Exercise goal
Print the data once more, exactly as given. Drop the pictures.

-- Data provided follows --

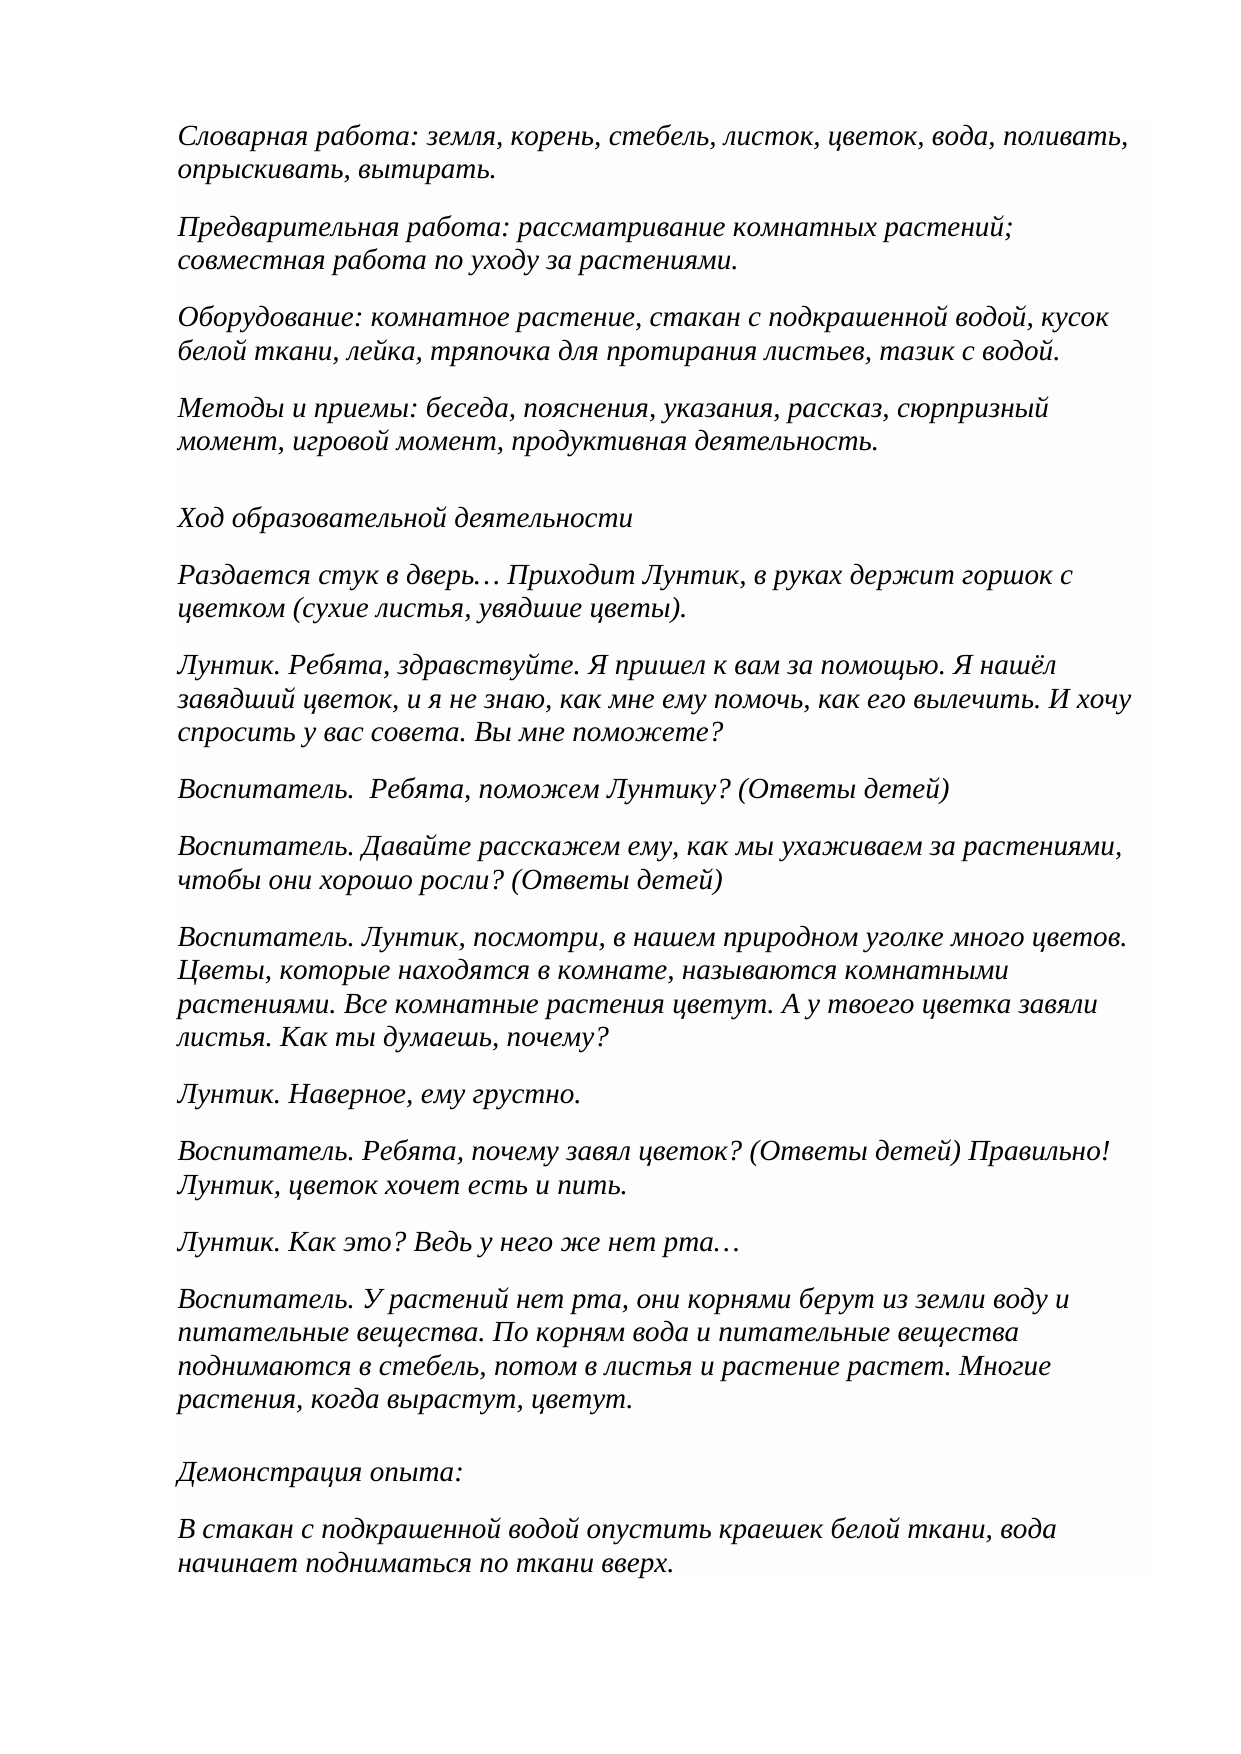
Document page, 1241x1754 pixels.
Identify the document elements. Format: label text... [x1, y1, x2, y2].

text Оборудование: комнатное растение, стакан с подкрашенной водой, кусок белой ткани, лейка, тряпочка для протирания листьев, тазик с водой. [177, 299, 1152, 366]
text Демонстрация опыта: [177, 1454, 1152, 1488]
text Лунтик. Ребята, здравствуйте. Я пришел к вам за помощью. Я нашёл завядший цветок, и я не знаю, как мне ему помочь, как его вылечить. И хочу спросить у вас совета. Вы мне поможете? [177, 647, 1152, 748]
text Методы и приемы: беседа, пояснения, указания, рассказ, сюрпризный момент, игровой момент, продуктивная деятельность. [177, 390, 1152, 457]
text Воспитатель. Лунтик, посмотри, в нашем природном уголке много цветов. Цветы, которые находятся в комнате, называются комнатными растениями. Все комнатные растения цветут. А у твоего цветка завяли листья. Как ты думаешь, почему? [177, 919, 1152, 1053]
text Воспитатель. Давайте расскажем ему, как мы ухаживаем за растениями, чтобы они хорошо росли? (Ответы детей) [177, 828, 1152, 895]
text Лунтик. Наверное, ему грустно. [177, 1076, 1152, 1110]
text Словарная работа: земля, корень, стебель, листок, цветок, вода, поливать, опрыскивать, вытирать. [177, 118, 1152, 185]
text Лунтик. Как это? Ведь у него же нет рта… [177, 1224, 1152, 1257]
text Воспитатель. У растений нет рта, они корнями берут из земли воду и питательные вещества. По корням вода и питательные вещества поднимаются в стебель, потом в листья и растение растет. Многие растения, когда вырастут, цветут. [177, 1281, 1152, 1415]
text В стакан с подкрашенной водой опустить краешек белой ткани, вода начинает подниматься по ткани вверх. [177, 1511, 1152, 1578]
text Ход образовательной деятельности [177, 496, 1152, 533]
text Предварительная работа: рассматривание комнатных растений; совместная работа по уходу за растениями. [177, 209, 1152, 276]
text Воспитатель. Ребята, поможем Лунтику? (Ответы детей) [177, 771, 1152, 805]
text Воспитатель. Ребята, почему завял цветок? (Ответы детей) Правильно! Лунтик, цветок хочет есть и пить. [177, 1133, 1152, 1201]
text Раздается стук в дверь… Приходит Лунтик, в руках держит горшок с цветком (сухие листья, увядшие цветы). [177, 557, 1152, 624]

-- Data provided concluded --

Your response
Document page, 1241x1754 pixels.
Identify the document elements. Format: label text... [x1, y1, x2, y2].

text Оборудование: комнатное растение, стакан с подкрашенной водой, кусок белой ткани, лейка, тряпочка для протирания листьев, тазик с водой. [177, 299, 1152, 366]
text Демонстрация опыта: [177, 1454, 1152, 1488]
text Лунтик. Ребята, здравствуйте. Я пришел к вам за помощью. Я нашёл завядший цветок, и я не знаю, как мне ему помочь, как его вылечить. И хочу спросить у вас совета. Вы мне поможете? [177, 647, 1152, 748]
text Методы и приемы: беседа, пояснения, указания, рассказ, сюрпризный момент, игровой момент, продуктивная деятельность. [177, 390, 1152, 457]
text Воспитатель. Лунтик, посмотри, в нашем природном уголке много цветов. Цветы, которые находятся в комнате, называются комнатными растениями. Все комнатные растения цветут. А у твоего цветка завяли листья. Как ты думаешь, почему? [177, 919, 1152, 1053]
text Воспитатель. Давайте расскажем ему, как мы ухаживаем за растениями, чтобы они хорошо росли? (Ответы детей) [177, 828, 1152, 895]
text Лунтик. Наверное, ему грустно. [177, 1076, 1152, 1110]
text Словарная работа: земля, корень, стебель, листок, цветок, вода, поливать, опрыскивать, вытирать. [177, 118, 1152, 185]
text Лунтик. Как это? Ведь у него же нет рта… [177, 1224, 1152, 1257]
text Воспитатель. У растений нет рта, они корнями берут из земли воду и питательные вещества. По корням вода и питательные вещества поднимаются в стебель, потом в листья и растение растет. Многие растения, когда вырастут, цветут. [177, 1281, 1152, 1415]
text В стакан с подкрашенной водой опустить краешек белой ткани, вода начинает подниматься по ткани вверх. [177, 1511, 1152, 1578]
text Ход образовательной деятельности [177, 496, 1152, 533]
text Предварительная работа: рассматривание комнатных растений; совместная работа по уходу за растениями. [177, 209, 1152, 276]
text Воспитатель. Ребята, поможем Лунтику? (Ответы детей) [177, 771, 1152, 805]
text Воспитатель. Ребята, почему завял цветок? (Ответы детей) Правильно! Лунтик, цветок хочет есть и пить. [177, 1133, 1152, 1201]
text Раздается стук в дверь… Приходит Лунтик, в руках держит горшок с цветком (сухие листья, увядшие цветы). [177, 557, 1152, 624]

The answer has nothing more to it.